Initially I paired him with Chansyk, and older mare who I knew would correct his behavior, but not hurt him.  She had been a mom a few times in her life, so I thought she would be a safe bet.  And she was.  When Sage was still part of the herd, I put Picasso Moon into the pasture with Chansyk, Sage, and Beau.  I thought it would be a nice safe balance of energy.  Sage was taking care of Beau at that time and Chansyk was not paired up with anyone.  The  mares allowed Beau and Picasso to meet under their suppervision.

Beau wasn’t too thrilled with the new arrangement, but he spent most of his time with Sage, so it didn’t matter too much.

Things changed for the pasture mate dynamics when Sage passed away in Oct.  The weather was getting cold and wet and the horses tended to huddle around their shelters.  Picasso was not welcome once Chanysk took charge of caring for Beau.  She saawPicasso as a threat to her role as the protector of Beau.

Picasso’s behavior was not improving.  He was not getting the horse interaction he needed.  Picasso was getting hard to handle in hand on the ground while he was being lead to and from his pasture.  One day he was so difficult to handle that I was ready to send him to auction myself.  At that point I decided to turn  him over to a “higher authority”… and I don’t mean God.  I put him in the pasture with Azure, Jaspar, and Robin and decided to let them determine his fate.  He need some behavior modification.  Picasso Moon had been on a few trail rides with Azure and Robin and had proven himself trust worthy in those situations.  Picasso likes to lead and is very sound minded, rarely spooks at anything, and can lead them safely around trail obstacles.  They had trailered together peacefully and I hoped that would set the foundation for a positive pasture situation.

Picasso Moon took on his new situation with gusto.  He was quick to let the others see he was a force…

Jaspar seemed under impressed by Picasso’s dramatics. Jaspar is not one to waste a lot of energy.  He knows the ways of the wild horse and keeps his energy reserved in case he has to head for the hills quickly. Jaspar is interesting as the group leader.  He is not mean or controlling by force.  Usually, all he needs to do is give a horse a “look” and they get the message.  Picasso is not used to such body language. But he will learn.

When Azure and Robin arrived, Picasso is quick to greet them.

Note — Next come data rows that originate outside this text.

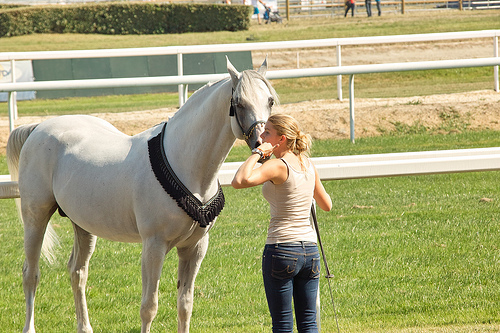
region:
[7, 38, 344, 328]
woman standing with white horse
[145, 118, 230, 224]
black collar around white horse's neck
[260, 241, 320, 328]
blue jeans of woman standing with horse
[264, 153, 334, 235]
tank top of woman standing with horse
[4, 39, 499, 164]
white railings behind white horse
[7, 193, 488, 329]
grass horse and woman are standing on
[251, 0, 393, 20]
people standing in background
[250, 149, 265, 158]
watch on woman's wrist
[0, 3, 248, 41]
shrubbery behind white horse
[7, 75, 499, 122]
dirt path between white railings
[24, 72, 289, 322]
the horse is white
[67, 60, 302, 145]
the horse is white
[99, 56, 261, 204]
the horse is white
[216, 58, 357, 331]
woman standing in front of the horse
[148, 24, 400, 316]
woman standing in front of the horse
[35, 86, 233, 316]
One horse is standing in the grass.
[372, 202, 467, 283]
Grass is green color.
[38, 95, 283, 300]
Horse is white color.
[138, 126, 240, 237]
Color is black color.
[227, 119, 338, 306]
One woman is standing near the horse.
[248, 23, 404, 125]
Rails are white color.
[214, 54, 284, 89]
Two pointed ears for horse.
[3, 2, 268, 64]
Bushes are behind the rail.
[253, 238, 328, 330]
Woman is wearing blue jeans.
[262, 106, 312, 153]
hair is brown color.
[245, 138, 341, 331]
a women standing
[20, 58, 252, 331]
a white horse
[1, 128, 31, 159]
the horse tail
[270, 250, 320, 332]
women wearing blue jeans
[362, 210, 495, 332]
the grass in the field is green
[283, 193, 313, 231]
a tanned blouse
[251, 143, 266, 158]
women is wearing a watch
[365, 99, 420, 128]
dirt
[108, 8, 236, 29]
a green bush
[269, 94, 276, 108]
the left eye of the horse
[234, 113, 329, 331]
lady facing left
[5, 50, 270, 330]
white horse standing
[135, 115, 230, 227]
brown girdle around neck of horse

But Azure is tall and not intimidated by the greeting.

I think Azure recognizes a kindred spirit in Picasso Moon. When I first got Azure he was much the same way.  He too was out of a rescue situation and had little training. He didn’t know much about being a horse among horses either.  Topaz, Sage, and Jaspar had to teach him.  So things are coming full circle.

Picasso is getting to learn about bantering among horses and learning to feel safe and respected among peers.  He know where his place is now and has found a real home.  A place where his spirit is matched.